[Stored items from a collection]
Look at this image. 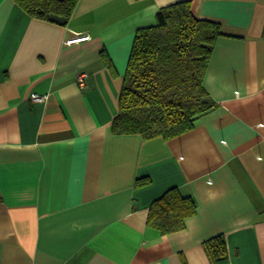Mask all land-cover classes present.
<instances>
[{"label":"crops","instance_id":"1","mask_svg":"<svg viewBox=\"0 0 264 264\" xmlns=\"http://www.w3.org/2000/svg\"><path fill=\"white\" fill-rule=\"evenodd\" d=\"M178 1L79 0L61 25L0 0V264H264V0H190L221 29L193 129L113 130L136 30ZM170 191L195 210L163 232Z\"/></svg>","mask_w":264,"mask_h":264},{"label":"trees","instance_id":"2","mask_svg":"<svg viewBox=\"0 0 264 264\" xmlns=\"http://www.w3.org/2000/svg\"><path fill=\"white\" fill-rule=\"evenodd\" d=\"M29 15L67 25L79 0H15ZM220 25L199 19L190 0L163 6L155 24L139 27L113 120L118 134L144 138L177 137L193 129L199 116L215 107L203 80ZM167 192L155 202L160 210L150 219L163 232L181 228L195 210L194 200ZM154 205V206H155ZM154 209V207H153ZM212 262L226 257L219 235L205 243Z\"/></svg>","mask_w":264,"mask_h":264},{"label":"built area","instance_id":"3","mask_svg":"<svg viewBox=\"0 0 264 264\" xmlns=\"http://www.w3.org/2000/svg\"><path fill=\"white\" fill-rule=\"evenodd\" d=\"M90 35L89 34H83V33H77L76 35H74L72 38L67 40V44H71V43H75V42H80V41H84V40H88L90 39ZM86 77L87 74L86 73H81L78 77V82L80 83V85L84 86L86 84ZM46 95H38V94H34L33 95V99L34 100H41L43 101L44 99H46Z\"/></svg>","mask_w":264,"mask_h":264}]
</instances>
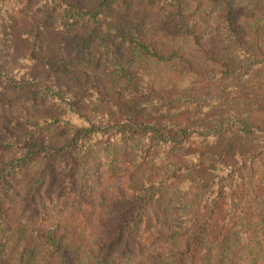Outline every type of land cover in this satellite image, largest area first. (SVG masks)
Returning <instances> with one entry per match:
<instances>
[{"label":"trees","instance_id":"obj_1","mask_svg":"<svg viewBox=\"0 0 264 264\" xmlns=\"http://www.w3.org/2000/svg\"><path fill=\"white\" fill-rule=\"evenodd\" d=\"M0 264H264V0H0Z\"/></svg>","mask_w":264,"mask_h":264}]
</instances>
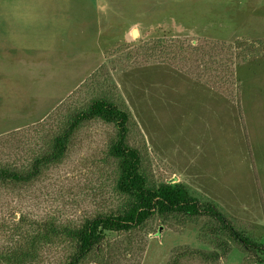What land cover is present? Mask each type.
<instances>
[{
	"label": "rangeland",
	"instance_id": "obj_1",
	"mask_svg": "<svg viewBox=\"0 0 264 264\" xmlns=\"http://www.w3.org/2000/svg\"><path fill=\"white\" fill-rule=\"evenodd\" d=\"M263 42L264 0H0V168L30 169L74 112L108 95L131 113L130 144L155 180L182 181L264 243ZM115 137L88 123L41 178L0 184V255L20 245L23 264L66 262L69 242H44V226L117 206ZM202 225L152 220L141 264L211 250ZM243 260L234 248L219 264Z\"/></svg>",
	"mask_w": 264,
	"mask_h": 264
},
{
	"label": "trees",
	"instance_id": "obj_2",
	"mask_svg": "<svg viewBox=\"0 0 264 264\" xmlns=\"http://www.w3.org/2000/svg\"><path fill=\"white\" fill-rule=\"evenodd\" d=\"M215 45L223 49L231 47L228 44ZM215 90L220 92L221 87ZM91 122H103L116 129L108 156L115 166L113 194L117 206L86 218L78 225L58 227L54 223L45 224L41 237L44 242L60 237L69 242L72 251L64 264H86L92 257L99 264H141L145 241L139 233L156 219L171 226L203 223L199 238L212 248H187L175 253L168 264H194L198 261L219 264L229 258L234 248L244 254L243 264H264V243L239 228L218 205L201 200L182 181L155 180L146 164L145 154L130 144L131 113L108 95L97 96L74 112L33 159L30 169L18 171L1 167L0 184H30L41 178L51 166L63 161L75 134ZM113 236L124 241L117 249L113 247L115 245L111 246L116 241L112 240ZM109 248L111 251L107 250ZM105 251L109 255L106 259ZM4 255L7 264H23V246L8 248L0 259ZM24 256L28 258L31 254L24 253Z\"/></svg>",
	"mask_w": 264,
	"mask_h": 264
},
{
	"label": "water",
	"instance_id": "obj_3",
	"mask_svg": "<svg viewBox=\"0 0 264 264\" xmlns=\"http://www.w3.org/2000/svg\"><path fill=\"white\" fill-rule=\"evenodd\" d=\"M15 219H17V216L15 215Z\"/></svg>",
	"mask_w": 264,
	"mask_h": 264
}]
</instances>
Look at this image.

= Problem details =
Pull out each line of the items above that contains the word "label". Case counts.

= Exercise response =
[{"label":"crops","instance_id":"1","mask_svg":"<svg viewBox=\"0 0 264 264\" xmlns=\"http://www.w3.org/2000/svg\"><path fill=\"white\" fill-rule=\"evenodd\" d=\"M178 1L79 0L61 25L0 0V264H264V0H190L221 29L193 129L113 130L136 30ZM170 191L195 210L163 232Z\"/></svg>","mask_w":264,"mask_h":264},{"label":"trees","instance_id":"2","mask_svg":"<svg viewBox=\"0 0 264 264\" xmlns=\"http://www.w3.org/2000/svg\"><path fill=\"white\" fill-rule=\"evenodd\" d=\"M29 15L67 25L79 0H15ZM220 25L199 19L190 0L163 6L155 24L139 27L113 120L118 134L144 138L177 137L193 129L199 116L215 107L203 80ZM167 192L155 202L160 210L150 219L163 232L181 228L195 210L194 200ZM154 205V206H155ZM154 209V207H153ZM212 262L226 257L219 235L205 243Z\"/></svg>","mask_w":264,"mask_h":264},{"label":"built area","instance_id":"3","mask_svg":"<svg viewBox=\"0 0 264 264\" xmlns=\"http://www.w3.org/2000/svg\"><path fill=\"white\" fill-rule=\"evenodd\" d=\"M90 35L89 34H83V33H77L76 35H74L72 38L67 40V44H71V43H75V42H80V41H84V40H88L90 39ZM86 77L87 74L86 73H81L78 77V82L80 83V85L84 86L86 84ZM46 95H38V94H34L33 95V99L34 100H41L43 101L44 99H46Z\"/></svg>","mask_w":264,"mask_h":264}]
[{"label":"trees","instance_id":"obj_1","mask_svg":"<svg viewBox=\"0 0 264 264\" xmlns=\"http://www.w3.org/2000/svg\"><path fill=\"white\" fill-rule=\"evenodd\" d=\"M0 264H264V0H0Z\"/></svg>","mask_w":264,"mask_h":264}]
	"label": "rangeland",
	"label": "trees",
	"label": "water",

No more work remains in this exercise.